Kabupaten/kota yang menjadi penyumbang inflasi tertinggi menjadi fokus lokus dalam pengendalian inflasi.
”Untuk jangka panjang, pemanfaatan lahan pekarangan melalui strategi pertanian urban dan digital perlu lebih digencarkan kembali karena bisa menjadi salah satu solusi pangan mandiri keluarga,” ujarnya.
Menurut Sahbirin, penguatan intervensi terkait pengendalian inflasi, terutama inflasi pangan, harus terus dilakukan agar inflasi dapat ditekan seminimal mungkin.

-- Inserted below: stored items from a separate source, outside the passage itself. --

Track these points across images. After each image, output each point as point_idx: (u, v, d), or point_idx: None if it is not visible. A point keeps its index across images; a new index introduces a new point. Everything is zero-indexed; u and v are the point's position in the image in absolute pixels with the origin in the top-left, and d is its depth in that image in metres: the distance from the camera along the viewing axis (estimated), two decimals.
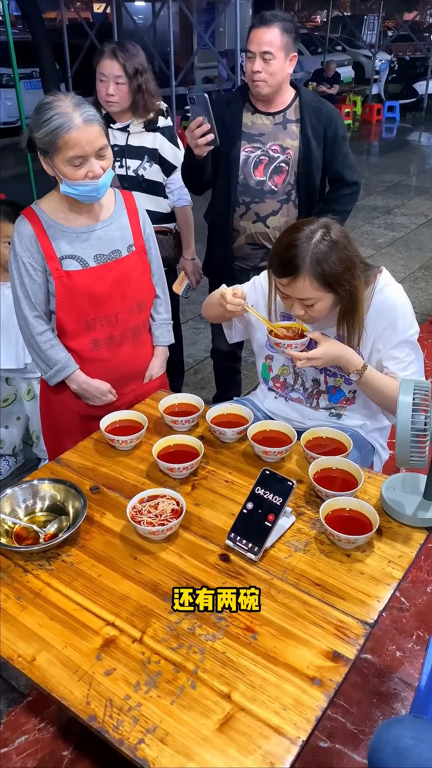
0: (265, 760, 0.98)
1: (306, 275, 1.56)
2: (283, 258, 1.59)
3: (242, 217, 2.44)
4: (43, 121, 1.60)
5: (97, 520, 1.46)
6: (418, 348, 1.74)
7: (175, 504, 1.43)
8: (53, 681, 1.11)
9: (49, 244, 1.74)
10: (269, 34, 2.21)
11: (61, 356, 1.84)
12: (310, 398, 1.87)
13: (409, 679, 1.90)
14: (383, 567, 1.32)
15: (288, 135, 2.36)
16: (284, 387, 1.91)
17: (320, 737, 1.73)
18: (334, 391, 1.83)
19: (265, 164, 2.36)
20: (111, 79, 2.43)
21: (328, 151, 2.40)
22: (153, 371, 2.06)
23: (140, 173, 2.58)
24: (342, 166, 2.45)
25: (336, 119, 2.42)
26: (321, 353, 1.63)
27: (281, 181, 2.38)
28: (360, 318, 1.67)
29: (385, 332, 1.69)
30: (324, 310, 1.64)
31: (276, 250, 1.64)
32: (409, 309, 1.71)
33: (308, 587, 1.27)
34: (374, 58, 14.54)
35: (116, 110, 2.51)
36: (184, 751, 1.00)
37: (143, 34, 11.63)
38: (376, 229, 6.42)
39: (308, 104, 2.37)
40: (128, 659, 1.14)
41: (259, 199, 2.40)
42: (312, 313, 1.65)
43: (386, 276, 1.72)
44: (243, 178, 2.38)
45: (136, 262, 1.89)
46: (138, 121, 2.55)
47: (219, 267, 2.57)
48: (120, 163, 2.56)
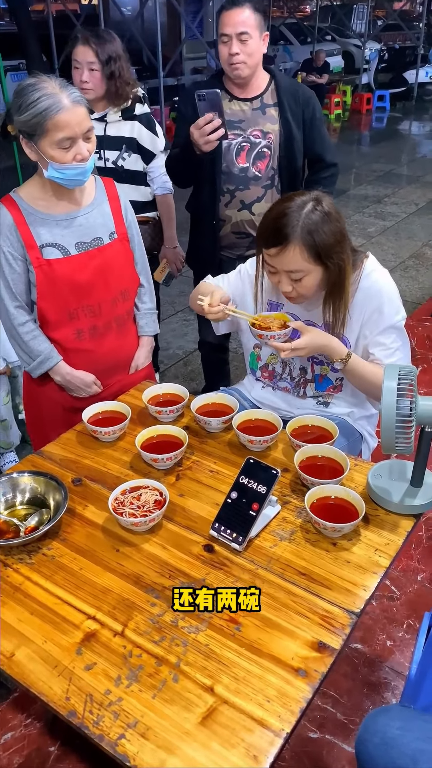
0: (249, 754, 0.96)
1: (296, 244, 1.53)
2: (274, 227, 1.55)
3: (227, 206, 2.41)
4: (29, 103, 1.55)
5: (79, 512, 1.43)
6: (404, 334, 1.72)
7: (159, 495, 1.41)
8: (32, 677, 1.08)
9: (29, 232, 1.71)
10: (242, 14, 2.17)
11: (43, 347, 1.80)
12: (297, 387, 1.84)
13: (399, 668, 1.89)
14: (370, 555, 1.30)
15: (268, 120, 2.33)
16: (272, 376, 1.88)
17: (310, 728, 1.72)
18: (320, 380, 1.81)
19: (248, 150, 2.33)
20: (84, 65, 2.41)
21: (308, 134, 2.38)
22: (138, 362, 2.02)
23: (119, 164, 2.55)
24: (322, 147, 2.44)
25: (313, 101, 2.40)
26: (305, 343, 1.60)
27: (264, 167, 2.35)
28: (345, 298, 1.64)
29: (372, 317, 1.67)
30: (312, 286, 1.61)
31: (265, 221, 1.60)
32: (396, 294, 1.69)
33: (293, 577, 1.25)
34: (364, 47, 14.45)
35: (91, 97, 2.47)
36: (165, 745, 0.98)
37: (130, 24, 11.53)
38: (366, 218, 6.39)
39: (284, 87, 2.34)
40: (109, 653, 1.11)
41: (243, 186, 2.36)
42: (300, 289, 1.61)
43: (373, 261, 1.70)
44: (226, 166, 2.34)
45: (119, 249, 1.85)
46: (115, 110, 2.52)
47: (205, 258, 2.53)
48: (99, 155, 2.53)
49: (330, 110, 12.03)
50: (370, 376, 1.66)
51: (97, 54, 2.39)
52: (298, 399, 1.85)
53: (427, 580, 2.19)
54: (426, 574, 2.21)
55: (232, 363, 3.18)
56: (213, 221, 2.43)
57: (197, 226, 2.56)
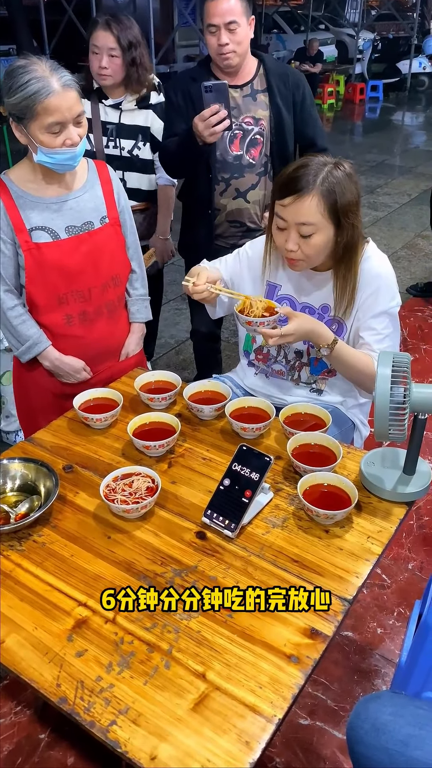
0: (240, 739, 0.96)
1: (315, 194, 1.52)
2: (293, 176, 1.54)
3: (222, 195, 2.38)
4: (19, 86, 1.52)
5: (71, 499, 1.42)
6: (397, 322, 1.71)
7: (151, 482, 1.40)
8: (23, 663, 1.07)
9: (18, 215, 1.68)
10: (228, 3, 2.12)
11: (32, 332, 1.78)
12: (292, 371, 1.83)
13: (389, 656, 1.89)
14: (362, 543, 1.29)
15: (259, 106, 2.30)
16: (266, 359, 1.87)
17: (301, 714, 1.72)
18: (316, 363, 1.80)
19: (240, 138, 2.30)
20: (104, 51, 2.36)
21: (299, 117, 2.36)
22: (129, 348, 2.01)
23: (135, 153, 2.52)
24: (314, 131, 2.42)
25: (303, 83, 2.38)
26: (293, 329, 1.59)
27: (258, 154, 2.33)
28: (355, 266, 1.63)
29: (367, 300, 1.66)
30: (320, 245, 1.58)
31: (284, 171, 1.59)
32: (393, 280, 1.68)
33: (286, 564, 1.24)
34: (357, 37, 14.39)
35: (109, 84, 2.44)
36: (157, 731, 0.97)
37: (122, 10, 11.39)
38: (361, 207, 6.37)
39: (274, 71, 2.31)
40: (100, 640, 1.11)
41: (238, 174, 2.34)
42: (306, 249, 1.58)
43: (373, 247, 1.69)
44: (219, 155, 2.31)
45: (110, 234, 1.83)
46: (131, 98, 2.48)
47: (200, 247, 2.51)
48: (114, 144, 2.49)
49: (323, 100, 11.97)
50: (357, 363, 1.64)
51: (119, 39, 2.34)
52: (291, 384, 1.84)
53: (418, 569, 2.19)
54: (416, 562, 2.22)
55: (223, 352, 3.17)
56: (208, 210, 2.41)
57: (191, 215, 2.53)
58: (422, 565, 2.21)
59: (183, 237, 2.64)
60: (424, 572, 2.18)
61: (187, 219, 2.57)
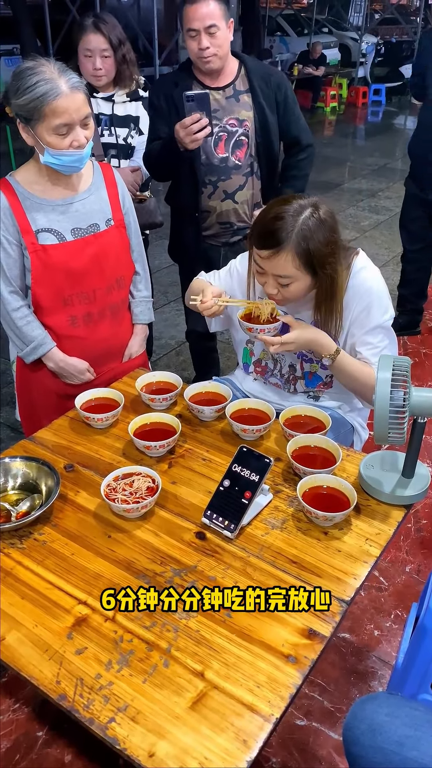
0: (238, 738, 0.97)
1: (289, 250, 1.52)
2: (268, 229, 1.53)
3: (210, 197, 2.39)
4: (27, 87, 1.53)
5: (71, 498, 1.43)
6: (392, 333, 1.72)
7: (151, 482, 1.41)
8: (23, 660, 1.08)
9: (24, 217, 1.69)
10: (207, 7, 2.13)
11: (37, 333, 1.80)
12: (287, 383, 1.84)
13: (386, 658, 1.90)
14: (360, 545, 1.30)
15: (242, 107, 2.31)
16: (264, 372, 1.88)
17: (297, 715, 1.73)
18: (310, 377, 1.80)
19: (225, 140, 2.31)
20: (97, 53, 2.41)
21: (282, 116, 2.37)
22: (132, 350, 2.02)
23: (129, 141, 2.57)
24: (297, 129, 2.43)
25: (284, 83, 2.39)
26: (294, 338, 1.59)
27: (243, 155, 2.34)
28: (339, 304, 1.63)
29: (360, 316, 1.66)
30: (298, 292, 1.60)
31: (261, 221, 1.58)
32: (385, 293, 1.68)
33: (284, 565, 1.25)
34: (360, 40, 14.41)
35: (103, 83, 2.48)
36: (155, 729, 0.98)
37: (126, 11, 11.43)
38: (360, 212, 6.39)
39: (255, 72, 2.33)
40: (100, 638, 1.12)
41: (225, 176, 2.35)
42: (285, 294, 1.60)
43: (363, 258, 1.68)
44: (206, 158, 2.32)
45: (115, 236, 1.84)
46: (121, 92, 2.53)
47: (188, 249, 2.51)
48: (109, 131, 2.53)
49: (326, 103, 11.99)
50: (359, 374, 1.65)
51: (110, 39, 2.40)
52: (288, 394, 1.85)
53: (415, 572, 2.20)
54: (414, 565, 2.23)
55: (223, 354, 3.17)
56: (196, 213, 2.41)
57: (179, 218, 2.53)
58: (419, 568, 2.22)
59: (172, 239, 2.65)
60: (421, 575, 2.19)
61: (176, 222, 2.58)
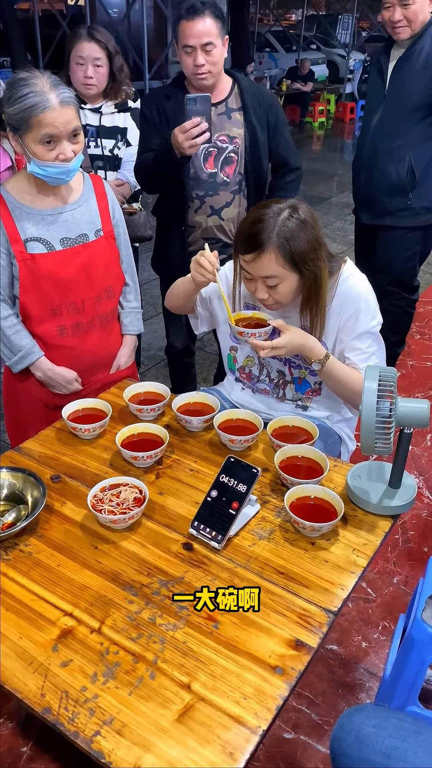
0: (225, 750, 0.96)
1: (272, 250, 1.54)
2: (250, 233, 1.56)
3: (197, 212, 2.39)
4: (18, 98, 1.55)
5: (58, 509, 1.42)
6: (380, 339, 1.73)
7: (138, 492, 1.40)
8: (6, 673, 1.07)
9: (13, 225, 1.70)
10: (204, 24, 2.13)
11: (25, 342, 1.79)
12: (276, 388, 1.85)
13: (374, 670, 1.90)
14: (348, 555, 1.30)
15: (233, 124, 2.32)
16: (250, 378, 1.89)
17: (285, 728, 1.72)
18: (299, 382, 1.81)
19: (215, 156, 2.32)
20: (89, 61, 2.42)
21: (272, 137, 2.39)
22: (121, 361, 2.02)
23: (115, 153, 2.58)
24: (286, 151, 2.45)
25: (276, 104, 2.42)
26: (284, 342, 1.61)
27: (232, 172, 2.35)
28: (322, 305, 1.65)
29: (348, 322, 1.68)
30: (287, 293, 1.62)
31: (242, 227, 1.61)
32: (373, 299, 1.70)
33: (272, 575, 1.25)
34: (348, 57, 14.60)
35: (93, 93, 2.49)
36: (141, 742, 0.97)
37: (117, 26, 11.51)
38: (348, 225, 6.44)
39: (248, 90, 2.34)
40: (86, 650, 1.11)
41: (212, 192, 2.35)
42: (275, 296, 1.62)
43: (350, 266, 1.71)
44: (194, 172, 2.32)
45: (104, 247, 1.84)
46: (110, 103, 2.54)
47: (172, 262, 2.49)
48: (95, 143, 2.54)
49: (314, 118, 12.13)
50: (347, 379, 1.67)
51: (106, 48, 2.43)
52: (277, 402, 1.86)
53: (403, 583, 2.20)
54: (401, 576, 2.23)
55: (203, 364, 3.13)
56: (182, 227, 2.42)
57: (164, 231, 2.52)
58: (407, 579, 2.22)
59: (156, 252, 2.65)
60: (408, 586, 2.19)
61: (161, 235, 2.57)
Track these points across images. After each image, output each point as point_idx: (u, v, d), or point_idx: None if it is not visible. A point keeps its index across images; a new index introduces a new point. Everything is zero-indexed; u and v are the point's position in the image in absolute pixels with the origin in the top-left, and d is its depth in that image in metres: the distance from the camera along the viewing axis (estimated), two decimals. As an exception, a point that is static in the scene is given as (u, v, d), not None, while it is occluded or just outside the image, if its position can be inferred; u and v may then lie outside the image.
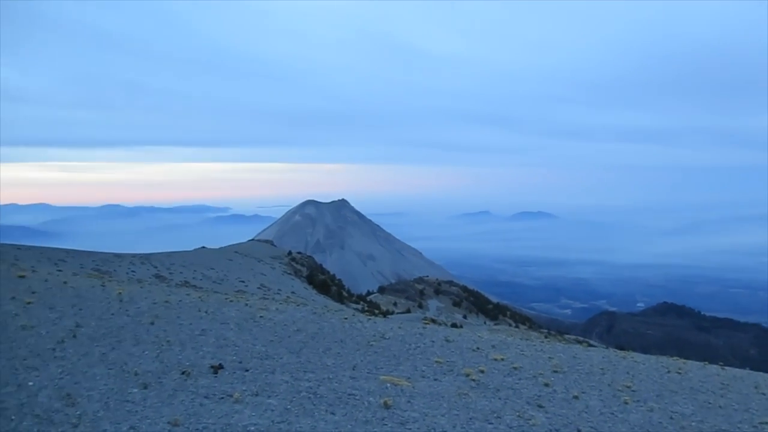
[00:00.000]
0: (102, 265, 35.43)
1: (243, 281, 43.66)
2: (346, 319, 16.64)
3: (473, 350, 13.76)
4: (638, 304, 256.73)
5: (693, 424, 9.44)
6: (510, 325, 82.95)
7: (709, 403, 11.23)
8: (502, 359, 12.86)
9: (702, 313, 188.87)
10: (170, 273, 39.72)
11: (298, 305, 20.86)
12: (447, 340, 14.70)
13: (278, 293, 41.49)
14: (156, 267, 40.34)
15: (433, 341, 14.35)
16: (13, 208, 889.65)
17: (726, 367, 17.29)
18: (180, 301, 16.10)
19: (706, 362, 18.11)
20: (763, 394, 12.95)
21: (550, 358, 13.96)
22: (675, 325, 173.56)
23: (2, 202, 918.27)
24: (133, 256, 43.82)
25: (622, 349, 78.47)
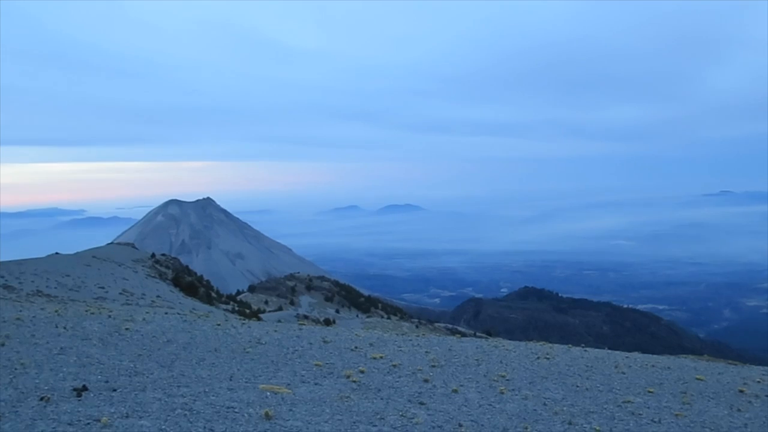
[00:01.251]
0: (-61, 278, 32.26)
1: (103, 287, 41.18)
2: (219, 325, 16.05)
3: (352, 350, 13.68)
4: (502, 290, 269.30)
5: (564, 408, 9.85)
6: (382, 317, 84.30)
7: (577, 386, 11.80)
8: (381, 357, 12.87)
9: (560, 295, 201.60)
10: (20, 282, 36.70)
11: (166, 313, 19.89)
12: (325, 341, 14.54)
13: (142, 298, 39.56)
14: (3, 276, 37.08)
15: (311, 343, 14.14)
16: None
17: (588, 349, 18.36)
18: (34, 317, 14.82)
19: (570, 345, 19.13)
20: (623, 373, 13.81)
21: (427, 352, 14.16)
22: (536, 308, 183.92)
23: None
24: (-25, 266, 40.19)
25: (489, 333, 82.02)
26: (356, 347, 14.07)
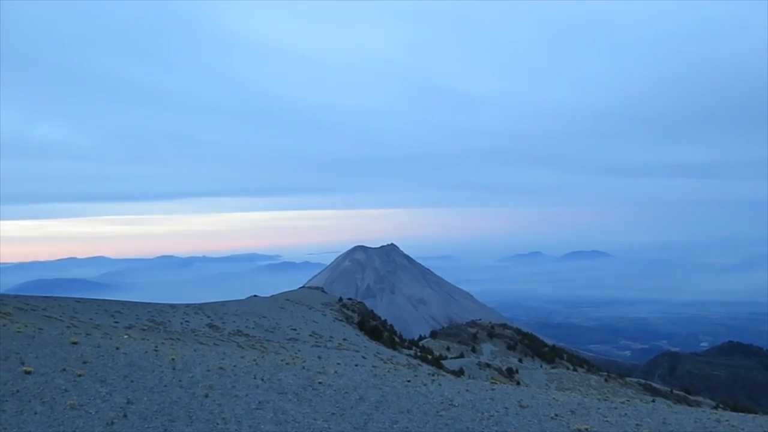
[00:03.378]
0: (157, 316, 35.63)
1: (294, 329, 43.28)
2: (408, 381, 15.60)
3: (552, 418, 12.55)
4: (702, 344, 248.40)
5: None
6: (567, 368, 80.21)
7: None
8: (587, 429, 11.64)
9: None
10: (223, 322, 39.69)
11: (356, 365, 19.91)
12: (521, 406, 13.53)
13: (330, 340, 41.01)
14: (209, 316, 40.37)
15: (506, 407, 13.20)
16: (72, 261, 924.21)
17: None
18: (234, 366, 15.32)
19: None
20: None
21: (637, 425, 12.64)
22: (742, 366, 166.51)
23: (62, 256, 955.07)
24: (187, 306, 44.12)
25: (688, 392, 74.60)
26: (556, 415, 12.91)
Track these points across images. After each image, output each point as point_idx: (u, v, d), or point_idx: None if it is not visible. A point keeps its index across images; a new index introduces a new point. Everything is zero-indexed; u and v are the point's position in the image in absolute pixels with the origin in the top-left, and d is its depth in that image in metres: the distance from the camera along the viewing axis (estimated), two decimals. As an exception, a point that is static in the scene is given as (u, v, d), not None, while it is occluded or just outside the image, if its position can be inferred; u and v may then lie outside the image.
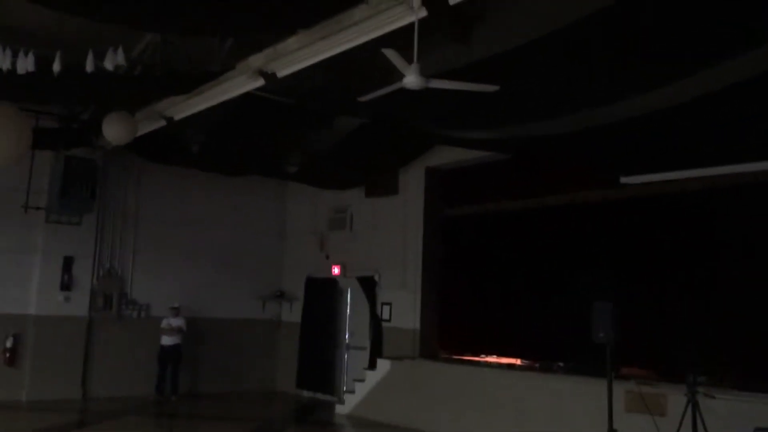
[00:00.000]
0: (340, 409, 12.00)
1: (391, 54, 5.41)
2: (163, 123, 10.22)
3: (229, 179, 13.87)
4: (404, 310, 12.18)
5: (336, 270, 13.79)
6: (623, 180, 9.25)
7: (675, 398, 7.25)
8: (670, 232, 9.23)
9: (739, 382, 7.33)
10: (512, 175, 11.11)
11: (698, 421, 5.97)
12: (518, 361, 10.90)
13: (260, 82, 8.05)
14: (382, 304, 12.71)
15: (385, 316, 12.60)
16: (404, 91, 6.48)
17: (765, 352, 7.67)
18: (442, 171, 12.34)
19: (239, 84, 8.41)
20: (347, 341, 13.73)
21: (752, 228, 8.35)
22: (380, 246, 12.91)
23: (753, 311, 8.03)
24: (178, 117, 9.98)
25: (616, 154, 8.69)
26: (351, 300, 13.84)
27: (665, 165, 8.75)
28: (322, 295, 14.05)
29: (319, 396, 13.66)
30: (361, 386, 11.84)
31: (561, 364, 9.83)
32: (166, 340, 12.82)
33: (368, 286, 12.99)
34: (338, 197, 13.93)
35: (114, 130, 9.78)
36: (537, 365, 10.41)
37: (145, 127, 10.55)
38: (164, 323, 12.86)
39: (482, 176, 11.73)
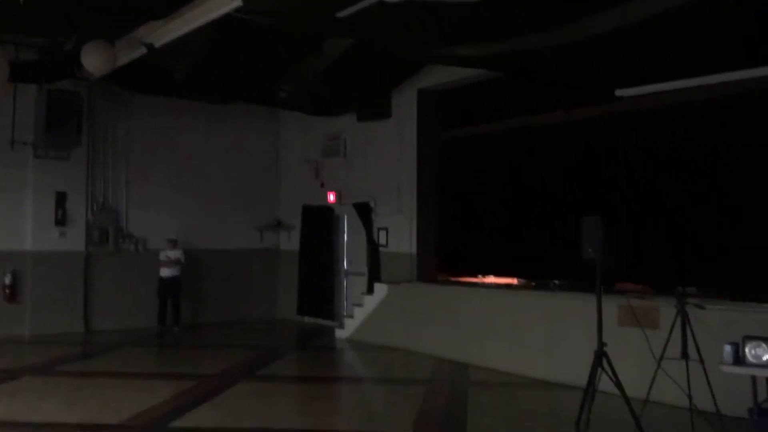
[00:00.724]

Untuk itu, pemerintah provinsi sudah mengadakan operasi pasar dan pasar murah di beberapa daerah. ”Kabupaten/kota yang menjadi penyumbang inflasi tertinggi menjadi fokus lokus dalam pengendalian inflasi,” ujarnya.
Kepala Kantor Perwakilan Bank Indonesia Provinsi Kalsel Wahyu Pratomo mengatakan, berbagai langkah strategis turut dilakukan oleh Kantor Perwakilan BI se-Kalimantan dalam mendukung pelaksanaan GNPIP. Ini, antara lain, melalui perluasan implementasi Kampung Hortikultura, pertanian perkotaan (urban farming), fasilitasi penyalur (offtaker) pangan, hilirisasi produk pertanian, dan penyaluran Program Dedikasi untuk Negeri pertanian digital (digital farming).
”Mengingat Pulau Kalimantan bukan merupakan wilayah sentra produksi pangan, maka setiap provinsi telah melaksanakan perluasan kerja sama antardaerah, baik antar-Kalimantan maupun di luar Kalimantan, terutama dari Jawa dan Sulawesi,” katanya.
Deputi Gubernur Bank Indonesia Dody Budi Waluyo mengajak seluruh elemen pemerintah daerah beserta jajaran, pelaku usaha, dan petani untuk melakukan pemantauan secara rutin perkembangan produksi dan distribusi dari hulu ke hilir. Hal ini untuk membangun ketahanan pangan di wilayah Kalimantan dan sekitarnya.
”Kalimantan Selatan akan menjadi salah satu provinsi yang diandalkan dalam mendukung pasokan bahan pangan di Ibu Kota Nusantara baru sehingga langkah penguatan pengendalian inflasi, khususnya beras, perlu ditempuh dalam dimensi yang luas,” katanya.